- Network Rail
- December 2012 - September 2015
- c£300 million
- Notified Body & Designated Body Services
On Wednesday 9th September 2015, her majesty the Queen opened the Borders Railway - the longest new domestic railway to be built in the UK for over 100 years.
The Borders Project was a c£300m Network Rail project covering 30 miles of track, reconnecting Edinburgh with Tweedbank. It incorporated the building of four new stations in Midlothian and three in the Scottish Borders.
The new railway follows the route of the former Waverley Railway with the exception of four areas in Shawfair, Falahill, Bowbridge and Galashiels – where a new railway corridor was formed. This equates to approximately 90% of the former route being re-used.
Existing structures, cuttings, retaining walls and embankment slopes were re-used and refurbished where possible. Completion of this new railway now means that trains run every half an hour at peak times and journey times between Tweedbank and Edinburgh are less than one hour.
NCB’s involvement began with an initial meeting in December 2012, following which the Independent Assessment Plan (IAP) was published. A substantial number of NCB’s multi-discipline team of engineers were deployed on this project over its lifetime and MMRA (Mott Macdonald) supplied additional resource to support NCB.
Certificates of verification were issued for the Infrastructure subsystem (certifying compliance with the infrastructure TSI, PRM TSI, and the applicable NNTRs), and the trackside control-command and signalling subsystem in relation to the train detection system. We compiled the evidence to support this certification in an electronic technical file containing more than 4GB of information. This included the AB Safety Assessment Report (for CSM-RA compliance) and associated documentation, also produced by NCB.

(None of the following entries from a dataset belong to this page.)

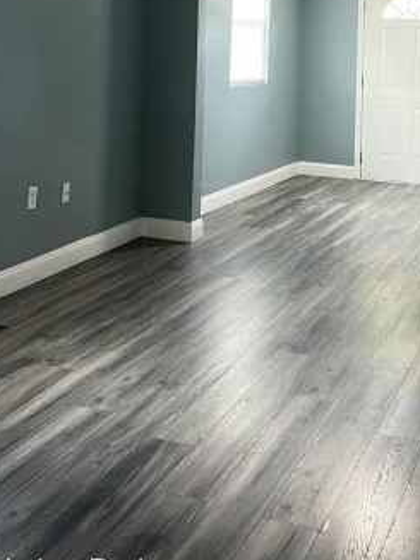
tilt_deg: -1.3
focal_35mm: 53
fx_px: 858
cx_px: 309
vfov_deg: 34.1
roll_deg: -2.6
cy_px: 52
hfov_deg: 27.2
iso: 160
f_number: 1.5
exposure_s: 1/60
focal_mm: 5.7
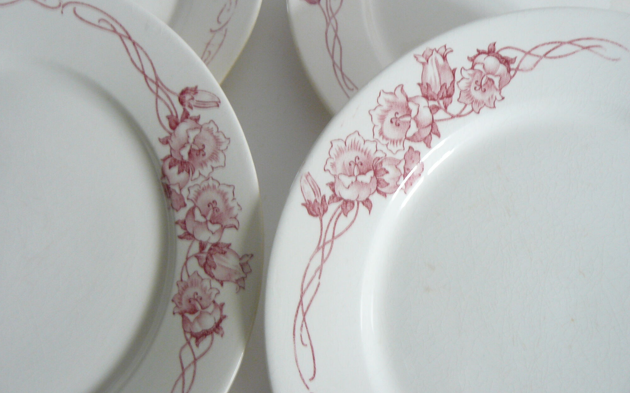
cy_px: 174
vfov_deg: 32.7
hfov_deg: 50.4
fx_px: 670
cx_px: 312
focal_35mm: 39
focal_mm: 6
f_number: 2.8
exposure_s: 1/15
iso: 200
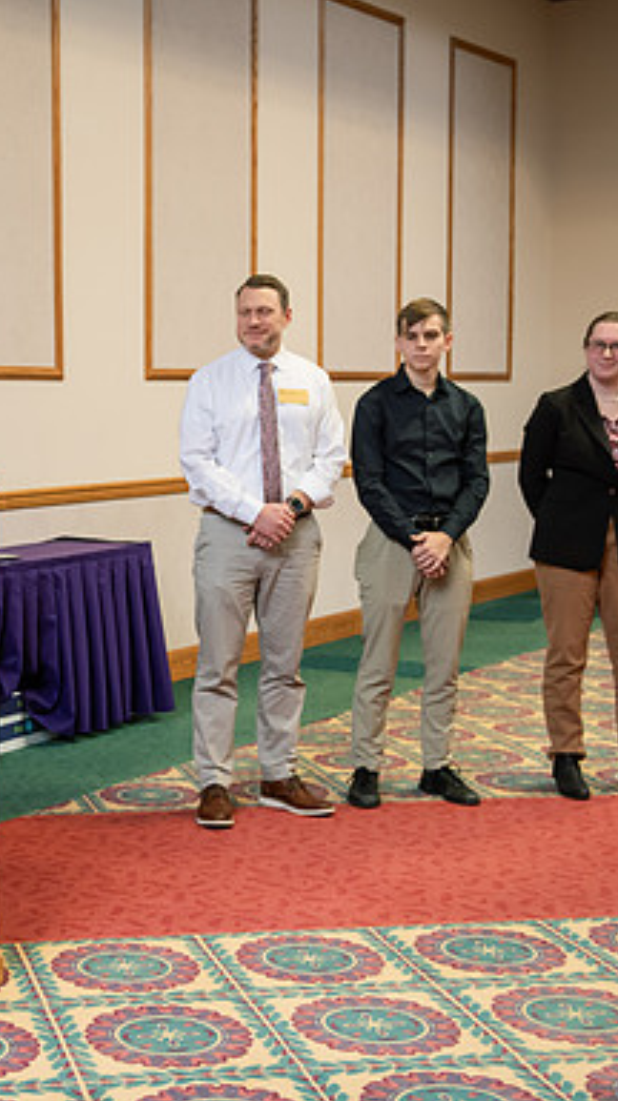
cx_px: 11
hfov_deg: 19.5
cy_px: 550
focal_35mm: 60
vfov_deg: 34.9
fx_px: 1751
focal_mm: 38
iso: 1000
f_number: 3.2
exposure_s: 1/125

This was one of the early projects requiring authorisation under the 2011 Railways (Interoperability) Regulations and assessment under the CSM-RA process. NCB was able to provide support and guidance to the project on the requirements and process.
NCB dedicated resource in Scotland to provide a local presence and work closely with the project team. This provided independent support to the project with certification discussions and to finalise the technical file with the ORR.
NCB was able to use its national expertise in assessing areas such as PRM TSI, and to work through the specific requirement for the control-command and signalling subsystem approval which was subject to special conditions specified by an interoperability “regulation 13” decision from the DfT.